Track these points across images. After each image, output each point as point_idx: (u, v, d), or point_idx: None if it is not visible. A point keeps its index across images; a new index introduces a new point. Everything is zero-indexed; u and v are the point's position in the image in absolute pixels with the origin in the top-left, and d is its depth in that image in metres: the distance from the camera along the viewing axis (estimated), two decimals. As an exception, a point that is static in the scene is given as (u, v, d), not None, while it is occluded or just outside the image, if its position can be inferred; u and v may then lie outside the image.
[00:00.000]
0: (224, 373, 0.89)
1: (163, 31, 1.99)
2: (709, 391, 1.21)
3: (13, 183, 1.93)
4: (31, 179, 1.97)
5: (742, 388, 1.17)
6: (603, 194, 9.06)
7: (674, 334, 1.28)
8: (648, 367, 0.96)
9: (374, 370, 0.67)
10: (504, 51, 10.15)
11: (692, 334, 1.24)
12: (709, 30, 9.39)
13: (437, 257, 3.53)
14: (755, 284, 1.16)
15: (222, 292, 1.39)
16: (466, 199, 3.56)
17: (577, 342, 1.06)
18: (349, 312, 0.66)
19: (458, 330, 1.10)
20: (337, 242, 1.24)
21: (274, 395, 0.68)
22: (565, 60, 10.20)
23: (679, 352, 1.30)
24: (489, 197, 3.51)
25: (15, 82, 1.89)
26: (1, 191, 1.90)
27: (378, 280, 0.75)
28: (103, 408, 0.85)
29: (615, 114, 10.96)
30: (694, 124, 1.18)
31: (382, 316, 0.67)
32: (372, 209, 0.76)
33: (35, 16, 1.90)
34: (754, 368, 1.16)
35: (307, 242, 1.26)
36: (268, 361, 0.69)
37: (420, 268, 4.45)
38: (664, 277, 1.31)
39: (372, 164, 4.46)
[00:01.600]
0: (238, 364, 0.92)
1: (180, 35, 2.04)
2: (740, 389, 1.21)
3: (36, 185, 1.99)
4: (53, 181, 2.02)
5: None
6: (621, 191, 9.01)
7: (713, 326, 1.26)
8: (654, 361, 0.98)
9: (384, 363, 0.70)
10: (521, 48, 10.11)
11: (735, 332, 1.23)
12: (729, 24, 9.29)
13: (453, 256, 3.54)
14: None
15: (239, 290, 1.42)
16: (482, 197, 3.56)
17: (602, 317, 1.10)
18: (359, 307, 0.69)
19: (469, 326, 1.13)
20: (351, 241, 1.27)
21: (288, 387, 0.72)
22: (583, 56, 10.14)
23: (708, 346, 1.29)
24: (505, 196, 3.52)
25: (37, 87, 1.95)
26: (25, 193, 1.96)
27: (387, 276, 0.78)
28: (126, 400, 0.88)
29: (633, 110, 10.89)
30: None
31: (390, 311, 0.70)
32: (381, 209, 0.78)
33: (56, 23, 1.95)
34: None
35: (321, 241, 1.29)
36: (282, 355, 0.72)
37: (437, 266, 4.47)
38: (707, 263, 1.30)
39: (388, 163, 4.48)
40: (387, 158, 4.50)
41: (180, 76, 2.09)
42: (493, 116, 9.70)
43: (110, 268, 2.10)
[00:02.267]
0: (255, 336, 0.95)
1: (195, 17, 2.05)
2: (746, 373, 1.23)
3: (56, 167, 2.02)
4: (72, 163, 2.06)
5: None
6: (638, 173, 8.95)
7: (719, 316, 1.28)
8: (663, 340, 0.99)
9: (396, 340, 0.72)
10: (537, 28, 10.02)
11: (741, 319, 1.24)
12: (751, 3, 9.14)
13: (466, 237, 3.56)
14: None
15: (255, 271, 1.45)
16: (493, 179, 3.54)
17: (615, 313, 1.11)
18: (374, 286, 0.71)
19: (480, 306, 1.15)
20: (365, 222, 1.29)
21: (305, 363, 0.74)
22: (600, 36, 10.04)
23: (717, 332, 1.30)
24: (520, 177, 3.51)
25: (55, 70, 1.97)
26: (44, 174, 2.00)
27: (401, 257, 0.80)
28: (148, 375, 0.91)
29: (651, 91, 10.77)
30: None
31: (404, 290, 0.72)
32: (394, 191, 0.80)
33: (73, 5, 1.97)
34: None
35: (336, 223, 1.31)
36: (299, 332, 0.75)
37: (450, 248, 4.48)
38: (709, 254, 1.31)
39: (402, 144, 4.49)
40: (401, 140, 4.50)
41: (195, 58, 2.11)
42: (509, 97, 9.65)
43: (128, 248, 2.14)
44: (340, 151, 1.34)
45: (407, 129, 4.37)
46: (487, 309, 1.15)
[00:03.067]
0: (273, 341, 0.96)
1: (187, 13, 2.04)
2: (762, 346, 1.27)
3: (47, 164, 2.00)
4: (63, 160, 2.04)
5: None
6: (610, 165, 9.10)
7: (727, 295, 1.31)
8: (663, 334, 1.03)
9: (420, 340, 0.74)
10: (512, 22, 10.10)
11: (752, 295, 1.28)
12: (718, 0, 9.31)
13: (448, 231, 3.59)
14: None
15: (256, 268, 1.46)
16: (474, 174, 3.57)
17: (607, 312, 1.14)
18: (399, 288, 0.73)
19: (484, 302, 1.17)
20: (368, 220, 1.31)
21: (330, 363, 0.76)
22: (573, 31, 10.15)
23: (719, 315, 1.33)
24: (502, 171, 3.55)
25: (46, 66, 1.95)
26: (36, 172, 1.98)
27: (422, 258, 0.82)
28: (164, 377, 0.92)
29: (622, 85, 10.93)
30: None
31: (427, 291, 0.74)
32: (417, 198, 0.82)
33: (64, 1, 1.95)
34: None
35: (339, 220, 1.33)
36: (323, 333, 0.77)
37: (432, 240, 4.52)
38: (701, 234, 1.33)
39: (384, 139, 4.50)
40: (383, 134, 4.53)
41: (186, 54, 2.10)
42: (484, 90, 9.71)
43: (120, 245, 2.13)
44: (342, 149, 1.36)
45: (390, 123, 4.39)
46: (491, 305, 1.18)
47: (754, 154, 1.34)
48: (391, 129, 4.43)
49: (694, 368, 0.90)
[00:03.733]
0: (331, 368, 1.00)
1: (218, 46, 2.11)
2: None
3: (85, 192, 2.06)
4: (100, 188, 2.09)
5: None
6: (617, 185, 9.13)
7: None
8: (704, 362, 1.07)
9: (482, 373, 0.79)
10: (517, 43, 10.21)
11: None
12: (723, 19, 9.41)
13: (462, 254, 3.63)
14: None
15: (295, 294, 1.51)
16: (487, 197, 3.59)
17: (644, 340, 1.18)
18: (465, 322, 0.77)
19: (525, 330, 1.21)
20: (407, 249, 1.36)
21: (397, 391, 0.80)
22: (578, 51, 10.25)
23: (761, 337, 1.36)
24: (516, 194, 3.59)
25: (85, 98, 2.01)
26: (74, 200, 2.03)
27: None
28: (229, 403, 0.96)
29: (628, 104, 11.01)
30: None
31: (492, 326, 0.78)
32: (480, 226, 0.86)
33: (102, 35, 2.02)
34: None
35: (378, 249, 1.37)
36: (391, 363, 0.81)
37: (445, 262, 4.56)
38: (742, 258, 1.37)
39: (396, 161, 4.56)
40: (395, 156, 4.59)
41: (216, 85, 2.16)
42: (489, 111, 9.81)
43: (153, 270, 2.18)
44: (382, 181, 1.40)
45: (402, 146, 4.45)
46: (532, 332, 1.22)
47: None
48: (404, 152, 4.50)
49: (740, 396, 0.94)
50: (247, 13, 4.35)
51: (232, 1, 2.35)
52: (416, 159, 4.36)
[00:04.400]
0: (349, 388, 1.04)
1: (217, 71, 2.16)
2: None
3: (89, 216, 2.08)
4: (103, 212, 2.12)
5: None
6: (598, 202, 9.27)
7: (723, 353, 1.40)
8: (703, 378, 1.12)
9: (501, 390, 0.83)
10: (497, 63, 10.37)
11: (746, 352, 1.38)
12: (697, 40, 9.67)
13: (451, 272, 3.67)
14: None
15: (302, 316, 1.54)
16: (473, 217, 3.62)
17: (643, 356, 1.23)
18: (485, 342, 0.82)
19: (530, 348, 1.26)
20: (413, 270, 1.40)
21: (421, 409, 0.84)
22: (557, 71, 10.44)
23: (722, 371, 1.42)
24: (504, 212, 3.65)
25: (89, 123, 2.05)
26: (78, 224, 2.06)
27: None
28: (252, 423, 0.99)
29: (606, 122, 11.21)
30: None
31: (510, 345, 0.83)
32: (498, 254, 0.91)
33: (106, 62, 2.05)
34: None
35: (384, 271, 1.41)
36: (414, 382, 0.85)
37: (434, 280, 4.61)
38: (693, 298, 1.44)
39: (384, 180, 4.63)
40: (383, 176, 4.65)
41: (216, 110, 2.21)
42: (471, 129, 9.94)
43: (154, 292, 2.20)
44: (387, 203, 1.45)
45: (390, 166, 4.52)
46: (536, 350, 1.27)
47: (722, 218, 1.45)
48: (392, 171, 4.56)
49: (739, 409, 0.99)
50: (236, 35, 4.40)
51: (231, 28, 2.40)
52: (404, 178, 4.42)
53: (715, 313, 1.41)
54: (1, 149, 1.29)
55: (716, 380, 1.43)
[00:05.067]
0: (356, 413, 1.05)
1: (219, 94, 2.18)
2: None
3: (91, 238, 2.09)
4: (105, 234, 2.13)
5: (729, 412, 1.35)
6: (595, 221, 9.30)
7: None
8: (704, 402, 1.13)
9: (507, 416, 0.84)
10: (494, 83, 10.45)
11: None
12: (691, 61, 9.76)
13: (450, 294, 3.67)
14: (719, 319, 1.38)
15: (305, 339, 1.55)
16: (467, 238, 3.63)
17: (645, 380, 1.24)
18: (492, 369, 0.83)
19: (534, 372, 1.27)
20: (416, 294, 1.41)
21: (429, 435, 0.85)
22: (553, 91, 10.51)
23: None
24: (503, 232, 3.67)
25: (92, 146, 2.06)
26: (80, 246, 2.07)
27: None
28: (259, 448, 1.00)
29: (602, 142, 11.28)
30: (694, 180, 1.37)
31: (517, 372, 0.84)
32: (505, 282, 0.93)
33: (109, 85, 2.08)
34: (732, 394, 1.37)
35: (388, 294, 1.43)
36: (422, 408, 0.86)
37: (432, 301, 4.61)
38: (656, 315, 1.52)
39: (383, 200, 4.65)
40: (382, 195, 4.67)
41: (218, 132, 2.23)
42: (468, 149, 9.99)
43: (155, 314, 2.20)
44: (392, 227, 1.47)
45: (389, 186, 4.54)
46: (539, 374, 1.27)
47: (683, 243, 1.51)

**Problem description**: Reproduce exactly, and only, the part of the listing above that begins at the line with "[00:00.000]" and goes on through the line with "11: (692, 334, 1.24)".

**Output below**:
[00:00.000]
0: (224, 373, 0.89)
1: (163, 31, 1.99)
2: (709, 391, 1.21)
3: (13, 183, 1.93)
4: (31, 179, 1.97)
5: (742, 388, 1.17)
6: (603, 194, 9.06)
7: (674, 334, 1.28)
8: (648, 367, 0.96)
9: (374, 370, 0.67)
10: (504, 51, 10.15)
11: (692, 334, 1.24)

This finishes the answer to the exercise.